2 Timothy 4:3 says, “For the time will come when people will not put up with sound doctrine. Instead, to suit their own desires, they will gather around them a great number of teachers to say what their itching ears want to hear.”
Sometimes we all get that itch that just needs to be scratched. It’s usually in the middle of our back where we can’t reach. So we have to implore someone to help us out. But what do we do when our ears itch? Not literally, of course. Figuratively. What happens when, as a society, we choose to surround ourselves with voices that tell us what we want to hear rather than speak the truth? Danger happens. Depravity happens. Truth becomes subjective. God’s Word becomes a version of Aesop’s fables in which people pick and choose what fits their lifestyle.
The Bible was never intended to be a self-help book that affirms our life choices. It was never meant to be a series of formulas that will invoke blessings from on high. It doesn’t conform to our lives; our lives are to conform to it. As Christians, we must stop seeking out teaching that tickles our ears. We must stop looking for teachers who tell us what we want to hear. We must stop fulfilling the words of Paul to Timothy.

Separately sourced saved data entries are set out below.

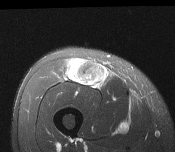
MRI of an extremity soft-tissue mass, one axial slice; position 59 of 116 along the scan axis; T2-weighted fat-saturated; MR volume resampled by the dataset authors to the PET/CT grid (not the native acquisition matrix); 3.27 mm slice thickness; 175 × 152 image matrix, field of view 171 × 148 mm. Male patient. From the clinical record (not read from this slice): histological type: pleiomorphic leiomyosarcoma; grade: intermediate; site of the primary tumour: right thigh.
Outlined on this slice (expert contour drawn on MRI and transferred to this co-registered scan by the dataset authors):
- gross tumour volume including surrounding oedema: bounding box <67,58,107,87> (left, top, right, bottom; pixels)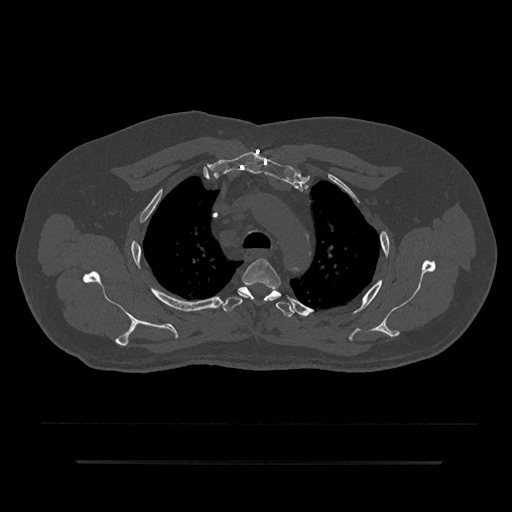
CT including the spine, one axial slice; position 640 of 797 along the scan axis; reconstruction kernel Br40s/3; bone window (W 1800 / L 400 HU); 0.5 mm slice thickness; 512 × 512 image matrix, field of view 464 × 464 mm. Male patient, age 59 years. From the clinical record (not read from this slice): primary cancer: bile ducts; vertebrae with lytic lesions (as recorded): T10.
Annotated regions visible in this slice (semi-automatically segmented with operator editing):
- T3 vertebra: bounding box [x1, y1, x2, y2] px = [239, 258, 281, 298]
- T4 vertebra: [222, 285, 294, 317]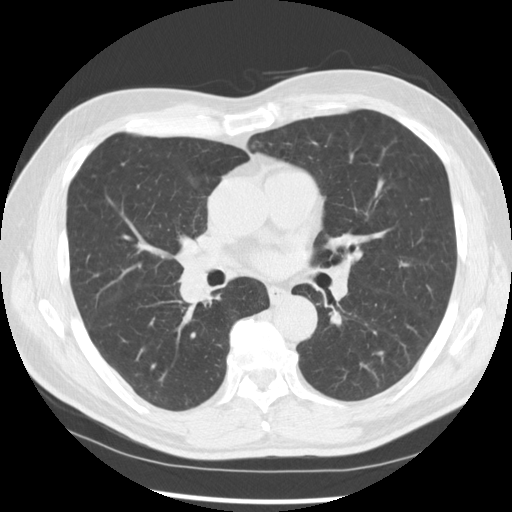
Low-dose screening chest CT, one axial slice. Position 153 of 277 along the scan axis. Reconstruction kernel STANDARD. 120 kVp. Lung window (W 1500 / L -600 HU). 2.5 mm slice thickness. 512 × 512 image matrix, field of view 365 × 365 mm.
Structures marked on this image (manually delineated by an expert):
- lesion 1 (tumor, middle lobe of right lung): bounding box [x1, y1, x2, y2] px = [177, 268, 210, 305]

God’s Word does not change. Truth is not relative. It’s time to open up our Bibles and read both the encouraging parts and the hard parts. It’s time to seek out truth rather than affirmation. It’s time to compare our lives to God’s standard rather than looking for someone who will teach us that God’s standard is lower than it used to be. Because that is simply not true. What you do with your itching ears is up to you. But as for me, I’ll choose to scratch mine with truth.